Le ragioni nascoste dietro al successo di un film campione d'incassi.
di Pino Farinotti

Una serie furba dietro un capolavoro di marketing artistico

lunedì 16 giugno 2008 - Focus

Una serie furba dietro un capolavoro di marketing artistico
Sex and the city è in testa agli incassi. Era prevedibile, ma non del tutto. La prima ragione contro è puramente meccanica: non succede quasi mai che una serie diventi film. Sono stili, pubblico, codici, linguaggio, diversi. Un'altra ragione sono i modelli: agli attori televisivi, anche quelli di grande appeal da piccolo schermo, non mantengono in automatico lo stesso appeal sul grande schermo. Sex and the city (serie), col suo grande, quasi anomalo successo, ha creato un precedente esclusivo, ha legittimato i suoi modelli (le sue modelle) oltre il piccolo schermo. Sarah Jessica Parker era un'attrice dal discreto successo nei film, è diventata trionfante nei telefilm, è rientrata rigenerata,"pantografata", sul grande schermo, a quarant'anni compiuti. Si tratta di vedere se, in cinema, Carrie il personaggio, non fagociterà Sarah l'attrice.
"Sex" è una delle serie più furbe che mai siano state prodotte. Si trattava di trovare la chimica per farlo diventare un film, ebbene, Michael Patrick King regista-sceneggiatore, l'ha trovata. Non era così facile. Ciò che veniva ammannito a segmenti, è stato raccolto, compresso e rivenduto in un totale efficace, quasi geniale in chiave di marketing. Anzi, saliamo di una categoria: un capolavoro di marketing-artistico.

Le 4 "ragazze" cresciute
Nei titoli viene data qualche indicazione, viene fatta qualche promessa interessante. Miranda (sapremo chi è) dice: "Ho conosciuto un uomo con uno sperma dal sapore fantastico". È una bella introduzione, una firma chiara su di un pagherò di cui il pubblico attenderà l'incasso. Subito sfilano i caratteri. La protagonista è dunque Carrie (Parker), scrittrice affermata, indossa solo firme, certo, può comprarsele, è dolce, dialettica, innamorata da sempre di Mr.
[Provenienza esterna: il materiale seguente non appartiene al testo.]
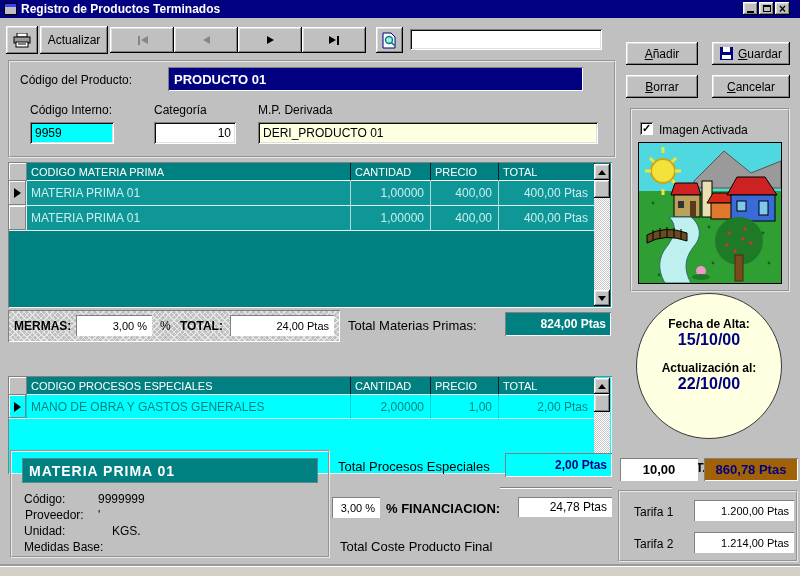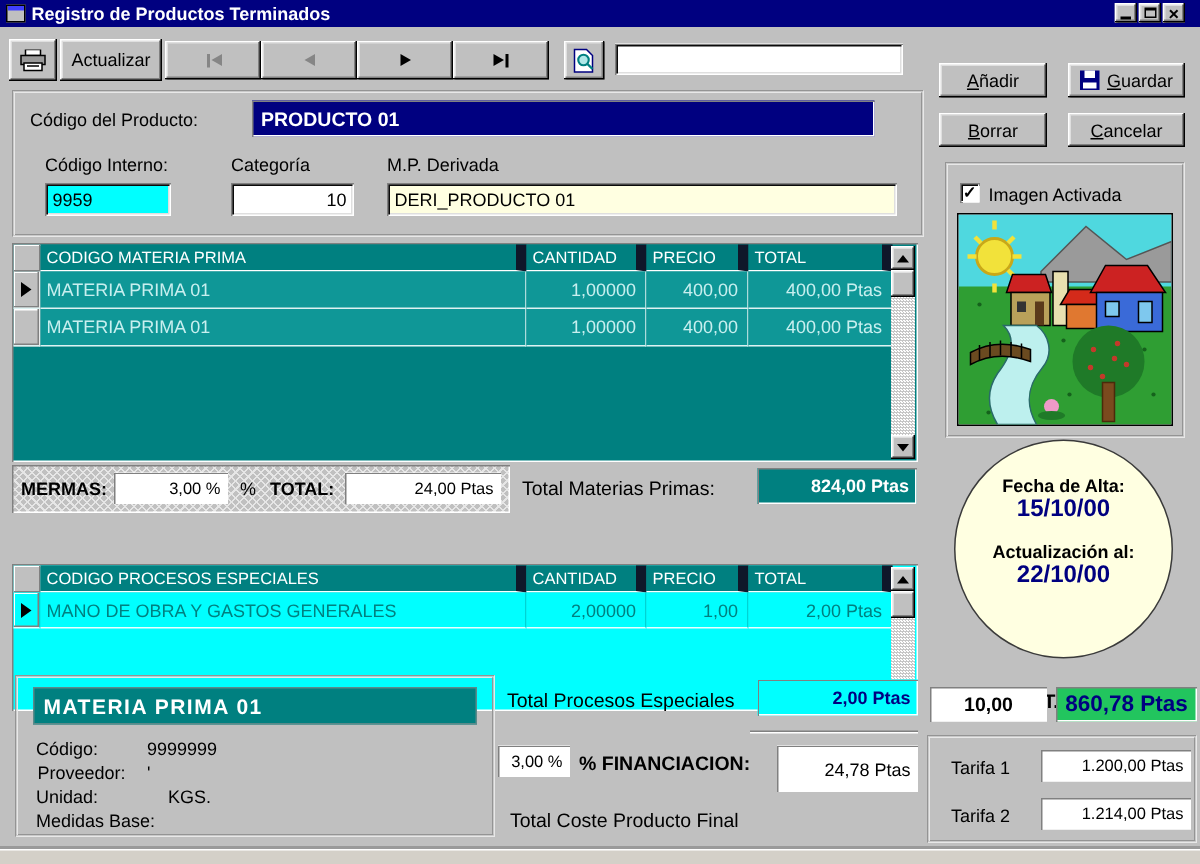"CODIGO MATERIA PRIMA" .hcell { border-right: 7px solid #0f172a -> 1px solid #0f172a }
Big (Chris Noth), ricco, dolce e comprensivo (meno dialettico), maturo, portatore di tutte le sicurezze salvo quella del matrimonio: ed è intorno a questo nodo che vive il film. Poi ci sono le amiche intime-storiche di Carrie: Miranda (Cyntia Nixon), avvocatessa, con tendenza seppure non completa alla famiglia; Samantha (Kim Cattrall) la grande gnocca cinquantenne, mangiatrice di uomini; Charlotte (Kristin Davis) posata & sposata, ha adottato un bambino, si scopre incinta quando non ci sperava più, ed è un altro dei nodi della storia. Chi va a vedere il film conosce bene i caratteri e le vicende. Ogni puntata della serie si dedicava a un argomento: per esempio una delle "ragazze" si innamorava di qualcuno troppo giovane, ed ecco la dialettica che teneva l'intera puntata. Oppure c'era all'orizzonte un principe azzurro portato al sesso anale, ed ecco 55 minuti di dialettica a quattro su quell'argomento.

Dalla serie al film
Su questa base di vissuto King, come detto sopra, ha costruito quel "totale"organico, irresistibile, con un punto di partenza (e di arrivo) che è il matrimonio fra Mr. Big e Carrie. C'è la preparazione, da lì tutto sarà irresistibile, i cliché saranno tutti dorati, l'estetica tutta patinata. "Lui" le compra un attico a Manhattan: diciamo... un tre milioni di dollari almeno. L'armadio è un po' piccolo, e "lui" glielo rifà grande come un soggiorno. Poi c'è la sfilata per gli abiti da sposa. Un lusso alla Maria Antonietta, naturalmente. C'è una collaboratrice di colore, intelligente e umana che sogna una borsa di Vuitton da 5.000 dollari, ebbene Carrie gliela regala. Samantha, per esorcizzare un incidente amoroso, esce e si porta a casa, nel baule della macchina, un paio di metri cubi di pacchi Armani, Prada, Gucci, Dior, e ancora Vuitton. Tutto è scientificamente positivo, persino un excursus extramatrimoniale è positivo per riaccendere una passione sopita, fra Miranda e il marito (l'excursus era suo). Mr. Big e Carrie hanno fissato data e posto per le nozze, tutto in pompa magna, anzi, di più: cerimonia alla Ranieri e Grace. Ebbene lui non si presenta. La ragione sarebbe: "Siamo felicissimi così, perché rischiare di esserlo di meno?". Si incrociano sulla loro limousine al centro di Manhattan, lei scende, lo insulta a lo picchia. Le amiche accompagnano la distrutta Carrie in Messico: hotel con vista di paradiso, cocktail con gli ombrellini: lì ci si macera meglio. Alla fine i due si sposeranno, cerimonia privata, in municipio. Lieto fine del lieto fine del lieto fine… Sex and the City rappresenta dunque tutte le fasi del sogno, quello più lontano, intangibile. Donne e ragazze in sala consegnano a quei modelli le loro vite normali. E sono felici per due ore. È il meccanismo conosciuto e duraturo dell'identificazione. E tutte quelle donne e ragazze non sono in cattive mani. Non so se vedremo mai la Pession di Capri raccogliere "quei sogni" sul grande schermo. Il tutto sotto la giurisdizione globale, felice e rassicurante dell'amore.
"Rassicurante" anche per le spettatrici. Furbissimo, ma gran prodotto.